Les jeunes Romands de 14 à 18 ans sont toujours plus nombreux à suivre une année de scolarité à l’étranger. En plus de la maîtrise d’une nouvelle langue, l’expérience leur apporte davantage de maturité et d’ouverture sur le monde. Témoignages.
«Lorsque j’étais toute petite, j’ai dit à mes parents qu’un jour j’apprendrais à écrire comme les Chinois.» Amandine Jaeger est en passe de tenir sa promesse. Depuis la mi-septembre, cette Vaudoise de 18 ans suit pour une année sa scolarité à Lanshou, dans la province du Gansu.
«C’est incroyable de voir avec quelle aisance les calligraphes chinois tracent des signes. Mais, malgré toute ma bonne volonté, je me trouve encore bien incapable de les imiter après sept mois passés ici.» Comme Amandine, près d’un millier de jeunes Suisses âgés de 14 à 18 ans, suit chaque année une année de gymnase à l’étranger. «C’est une expérience de vie extraordinaire», souffle Noémie Guyot, 18 ans, partie en 2007 en Nouvelle-Zélande avec l’organisateur AFS.
L’objectif principal de ce type de voyage reste d’apprendre une nouvelle langue: «L’enseignement scolaire permet aux élèves d’assimiler le vocabulaire et la grammaire, explique Stéphanie Tschäppät, responsable du bureau lausannois de l’organisateur de séjours linguistiques Education First (EF). Mais pour parler vraiment une langue, pour que le déclic se produise, rien ne vaut un séjour à l’étranger, une immersion totale dans le pays.»

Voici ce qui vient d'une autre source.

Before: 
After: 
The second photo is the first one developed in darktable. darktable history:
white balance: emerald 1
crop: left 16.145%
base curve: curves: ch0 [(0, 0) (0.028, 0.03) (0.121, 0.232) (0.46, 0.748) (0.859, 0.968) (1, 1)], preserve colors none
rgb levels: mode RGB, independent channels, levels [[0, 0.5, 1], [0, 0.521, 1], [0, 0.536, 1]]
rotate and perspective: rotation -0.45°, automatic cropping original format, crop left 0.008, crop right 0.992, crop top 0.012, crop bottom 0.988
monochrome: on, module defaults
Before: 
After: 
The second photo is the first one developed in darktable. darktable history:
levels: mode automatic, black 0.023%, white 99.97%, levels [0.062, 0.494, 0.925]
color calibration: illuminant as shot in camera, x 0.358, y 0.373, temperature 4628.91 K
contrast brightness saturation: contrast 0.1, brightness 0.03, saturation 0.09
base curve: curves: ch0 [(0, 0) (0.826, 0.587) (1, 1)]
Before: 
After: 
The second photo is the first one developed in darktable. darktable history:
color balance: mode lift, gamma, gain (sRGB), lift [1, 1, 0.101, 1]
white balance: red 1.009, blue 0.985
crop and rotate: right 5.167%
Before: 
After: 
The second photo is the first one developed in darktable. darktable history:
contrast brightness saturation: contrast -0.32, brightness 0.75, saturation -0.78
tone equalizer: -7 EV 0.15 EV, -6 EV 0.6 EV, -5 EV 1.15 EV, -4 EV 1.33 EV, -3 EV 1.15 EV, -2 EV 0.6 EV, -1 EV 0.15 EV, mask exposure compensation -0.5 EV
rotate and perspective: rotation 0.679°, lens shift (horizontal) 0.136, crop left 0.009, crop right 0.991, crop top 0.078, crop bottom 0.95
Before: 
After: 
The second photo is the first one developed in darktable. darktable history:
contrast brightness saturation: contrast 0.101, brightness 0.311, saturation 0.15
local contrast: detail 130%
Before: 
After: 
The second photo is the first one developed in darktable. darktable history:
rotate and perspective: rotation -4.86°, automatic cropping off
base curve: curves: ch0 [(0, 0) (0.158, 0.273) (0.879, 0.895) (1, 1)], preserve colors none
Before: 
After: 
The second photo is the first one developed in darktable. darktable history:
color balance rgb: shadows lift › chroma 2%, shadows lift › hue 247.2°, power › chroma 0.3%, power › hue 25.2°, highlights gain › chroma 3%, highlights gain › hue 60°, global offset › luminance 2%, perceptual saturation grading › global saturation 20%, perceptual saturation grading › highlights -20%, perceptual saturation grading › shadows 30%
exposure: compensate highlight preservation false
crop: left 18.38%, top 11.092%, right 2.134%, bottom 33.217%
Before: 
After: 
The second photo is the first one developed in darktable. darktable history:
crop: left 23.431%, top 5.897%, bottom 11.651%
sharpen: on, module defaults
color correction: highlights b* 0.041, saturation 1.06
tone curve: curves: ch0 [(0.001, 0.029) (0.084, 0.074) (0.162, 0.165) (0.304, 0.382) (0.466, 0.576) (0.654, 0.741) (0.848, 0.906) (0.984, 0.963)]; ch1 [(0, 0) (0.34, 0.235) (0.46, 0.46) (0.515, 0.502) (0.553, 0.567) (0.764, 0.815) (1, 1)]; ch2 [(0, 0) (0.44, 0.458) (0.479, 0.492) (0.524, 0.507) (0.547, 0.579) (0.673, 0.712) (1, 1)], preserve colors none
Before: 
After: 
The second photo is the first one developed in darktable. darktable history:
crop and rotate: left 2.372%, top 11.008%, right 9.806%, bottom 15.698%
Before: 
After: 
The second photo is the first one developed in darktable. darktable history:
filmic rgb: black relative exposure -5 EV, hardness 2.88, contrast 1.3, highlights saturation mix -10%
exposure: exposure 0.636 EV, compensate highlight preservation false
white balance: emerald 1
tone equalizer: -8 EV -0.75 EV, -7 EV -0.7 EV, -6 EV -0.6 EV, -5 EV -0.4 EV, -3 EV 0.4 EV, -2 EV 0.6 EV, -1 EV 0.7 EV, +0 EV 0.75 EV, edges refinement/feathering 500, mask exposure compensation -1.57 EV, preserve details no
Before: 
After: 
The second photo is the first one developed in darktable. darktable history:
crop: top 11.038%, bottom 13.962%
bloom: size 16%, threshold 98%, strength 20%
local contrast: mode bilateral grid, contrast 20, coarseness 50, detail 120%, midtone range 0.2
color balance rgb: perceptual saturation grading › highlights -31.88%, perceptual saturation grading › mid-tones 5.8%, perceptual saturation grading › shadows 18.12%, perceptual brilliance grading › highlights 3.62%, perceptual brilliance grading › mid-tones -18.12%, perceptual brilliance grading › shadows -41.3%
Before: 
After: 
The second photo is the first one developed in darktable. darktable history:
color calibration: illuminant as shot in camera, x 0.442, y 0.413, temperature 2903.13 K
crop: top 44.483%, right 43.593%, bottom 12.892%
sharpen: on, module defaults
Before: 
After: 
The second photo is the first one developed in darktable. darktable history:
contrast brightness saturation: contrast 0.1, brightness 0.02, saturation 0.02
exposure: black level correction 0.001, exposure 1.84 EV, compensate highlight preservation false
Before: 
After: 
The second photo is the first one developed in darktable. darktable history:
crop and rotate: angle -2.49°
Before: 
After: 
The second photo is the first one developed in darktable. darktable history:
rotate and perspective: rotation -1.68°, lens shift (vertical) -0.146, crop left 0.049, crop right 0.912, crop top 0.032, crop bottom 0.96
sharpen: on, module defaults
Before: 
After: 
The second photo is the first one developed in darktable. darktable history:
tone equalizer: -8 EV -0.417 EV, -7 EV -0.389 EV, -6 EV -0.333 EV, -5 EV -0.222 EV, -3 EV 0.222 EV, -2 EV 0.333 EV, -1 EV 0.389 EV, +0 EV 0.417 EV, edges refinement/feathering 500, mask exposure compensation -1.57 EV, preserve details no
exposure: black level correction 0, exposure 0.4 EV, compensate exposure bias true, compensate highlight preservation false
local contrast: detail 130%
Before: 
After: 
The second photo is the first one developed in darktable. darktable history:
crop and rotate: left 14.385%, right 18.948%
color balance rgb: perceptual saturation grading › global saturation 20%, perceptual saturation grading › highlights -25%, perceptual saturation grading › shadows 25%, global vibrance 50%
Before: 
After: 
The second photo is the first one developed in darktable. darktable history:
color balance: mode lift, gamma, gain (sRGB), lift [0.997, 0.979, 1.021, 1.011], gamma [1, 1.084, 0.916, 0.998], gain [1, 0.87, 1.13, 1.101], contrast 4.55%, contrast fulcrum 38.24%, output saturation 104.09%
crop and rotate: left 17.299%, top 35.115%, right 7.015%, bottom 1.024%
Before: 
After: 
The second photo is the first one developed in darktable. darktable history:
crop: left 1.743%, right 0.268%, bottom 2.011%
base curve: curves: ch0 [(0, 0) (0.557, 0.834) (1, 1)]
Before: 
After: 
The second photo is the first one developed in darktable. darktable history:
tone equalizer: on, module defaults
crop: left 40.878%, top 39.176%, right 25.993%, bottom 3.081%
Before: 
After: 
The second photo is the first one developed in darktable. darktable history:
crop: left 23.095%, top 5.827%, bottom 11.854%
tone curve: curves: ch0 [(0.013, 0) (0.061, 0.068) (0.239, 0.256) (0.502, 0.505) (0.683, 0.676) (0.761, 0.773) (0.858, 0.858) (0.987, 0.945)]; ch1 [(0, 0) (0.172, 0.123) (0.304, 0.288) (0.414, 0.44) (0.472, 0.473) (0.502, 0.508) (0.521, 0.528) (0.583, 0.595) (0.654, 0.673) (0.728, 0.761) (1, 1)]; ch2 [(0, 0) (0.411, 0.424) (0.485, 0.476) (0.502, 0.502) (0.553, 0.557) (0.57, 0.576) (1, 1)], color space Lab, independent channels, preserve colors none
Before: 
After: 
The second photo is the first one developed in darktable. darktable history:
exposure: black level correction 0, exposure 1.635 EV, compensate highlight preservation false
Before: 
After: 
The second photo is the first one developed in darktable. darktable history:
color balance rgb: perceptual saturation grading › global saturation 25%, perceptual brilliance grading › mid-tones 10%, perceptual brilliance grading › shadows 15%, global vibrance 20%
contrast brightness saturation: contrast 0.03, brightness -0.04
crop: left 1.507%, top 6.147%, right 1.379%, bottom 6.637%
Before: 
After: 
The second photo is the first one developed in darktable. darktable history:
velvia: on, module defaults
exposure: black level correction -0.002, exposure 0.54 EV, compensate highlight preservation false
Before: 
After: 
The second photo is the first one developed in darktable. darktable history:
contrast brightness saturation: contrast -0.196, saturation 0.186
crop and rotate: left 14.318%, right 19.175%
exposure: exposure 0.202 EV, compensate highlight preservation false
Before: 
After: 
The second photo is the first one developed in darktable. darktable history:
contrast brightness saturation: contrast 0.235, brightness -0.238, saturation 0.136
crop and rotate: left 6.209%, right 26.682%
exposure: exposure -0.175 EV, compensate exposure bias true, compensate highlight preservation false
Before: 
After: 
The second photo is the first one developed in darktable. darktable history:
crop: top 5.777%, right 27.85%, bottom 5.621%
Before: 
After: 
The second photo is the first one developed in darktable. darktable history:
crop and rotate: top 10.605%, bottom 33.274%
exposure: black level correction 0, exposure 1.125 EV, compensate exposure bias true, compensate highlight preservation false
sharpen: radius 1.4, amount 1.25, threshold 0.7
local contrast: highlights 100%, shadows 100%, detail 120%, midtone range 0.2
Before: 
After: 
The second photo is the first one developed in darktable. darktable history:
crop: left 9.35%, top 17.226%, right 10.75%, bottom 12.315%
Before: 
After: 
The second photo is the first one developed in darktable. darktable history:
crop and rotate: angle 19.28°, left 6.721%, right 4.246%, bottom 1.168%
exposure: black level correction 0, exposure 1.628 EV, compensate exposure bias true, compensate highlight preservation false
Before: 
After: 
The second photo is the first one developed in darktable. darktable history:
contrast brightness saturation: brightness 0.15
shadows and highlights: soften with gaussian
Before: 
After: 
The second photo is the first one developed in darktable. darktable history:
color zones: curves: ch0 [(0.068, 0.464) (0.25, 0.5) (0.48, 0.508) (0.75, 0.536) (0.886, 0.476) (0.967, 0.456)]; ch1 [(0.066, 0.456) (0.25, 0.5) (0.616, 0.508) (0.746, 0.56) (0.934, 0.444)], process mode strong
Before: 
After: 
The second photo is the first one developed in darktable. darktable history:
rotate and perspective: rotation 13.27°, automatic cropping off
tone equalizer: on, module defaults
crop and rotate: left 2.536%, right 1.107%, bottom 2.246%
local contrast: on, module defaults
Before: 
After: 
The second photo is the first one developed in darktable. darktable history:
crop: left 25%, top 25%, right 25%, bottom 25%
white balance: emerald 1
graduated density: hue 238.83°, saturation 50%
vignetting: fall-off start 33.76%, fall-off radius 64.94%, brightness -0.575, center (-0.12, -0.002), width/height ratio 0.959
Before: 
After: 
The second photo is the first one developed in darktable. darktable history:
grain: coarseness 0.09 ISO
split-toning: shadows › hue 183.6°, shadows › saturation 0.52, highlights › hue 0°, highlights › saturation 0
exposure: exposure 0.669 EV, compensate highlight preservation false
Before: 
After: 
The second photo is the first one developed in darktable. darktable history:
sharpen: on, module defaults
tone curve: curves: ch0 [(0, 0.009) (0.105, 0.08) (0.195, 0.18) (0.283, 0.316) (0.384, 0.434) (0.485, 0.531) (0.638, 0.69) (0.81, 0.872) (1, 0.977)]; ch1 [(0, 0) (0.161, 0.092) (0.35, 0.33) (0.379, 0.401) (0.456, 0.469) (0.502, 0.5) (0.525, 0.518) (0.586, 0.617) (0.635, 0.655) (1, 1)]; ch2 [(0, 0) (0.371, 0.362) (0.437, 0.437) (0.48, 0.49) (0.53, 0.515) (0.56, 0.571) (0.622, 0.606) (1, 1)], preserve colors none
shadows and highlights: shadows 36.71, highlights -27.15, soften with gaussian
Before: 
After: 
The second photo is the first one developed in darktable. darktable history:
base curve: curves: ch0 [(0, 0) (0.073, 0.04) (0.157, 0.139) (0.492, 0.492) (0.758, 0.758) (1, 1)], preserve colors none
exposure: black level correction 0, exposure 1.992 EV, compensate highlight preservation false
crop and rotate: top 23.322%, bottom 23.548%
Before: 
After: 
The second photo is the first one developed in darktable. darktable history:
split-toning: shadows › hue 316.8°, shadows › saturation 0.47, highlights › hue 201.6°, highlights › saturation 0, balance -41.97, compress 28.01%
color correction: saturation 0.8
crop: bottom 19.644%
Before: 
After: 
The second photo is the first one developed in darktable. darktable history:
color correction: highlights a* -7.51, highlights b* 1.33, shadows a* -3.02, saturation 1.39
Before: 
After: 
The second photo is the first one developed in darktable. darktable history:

Au retour, la différence de niveau est manifeste: «Lorsque je suis partie, j’étais absolument nulle en anglais, rigole Julie Huissoud, qui a passé 11 mois dans l’Ohio (USA) en 2005. Maintenant, rien ne me fait davantage plaisir que de regarder un bon film en version originale!»
«Les jeunes et leurs parents plébiscitent majoritairement les pays anglophones, note Isabelle Heughebaert, responsable pour la Suisse romande chez AFS. Néanmoins, je leur conseille toujours d’investir sur une autre langue, parce que l’anglais est accessible partout. Les jeunes pourront donc l’apprendre plus tard.»
A côté des Etats-Unis et de l’Angleterre, longtemps eldorados du voyage linguistique pour les Romands, les destinations se diversifient: Chine, Inde, Japon, Afrique du Sud, Europe de l’Est, Amérique du Sud… les jeunes Romands partent désormais aux quatre coins du monde. «Je voulais aller le plus loin possible, raconte David Etienne, 18 ans, qui vient de passer six mois en Argentine. Mon objectif était d’apprendre une autre langue que l’anglais.»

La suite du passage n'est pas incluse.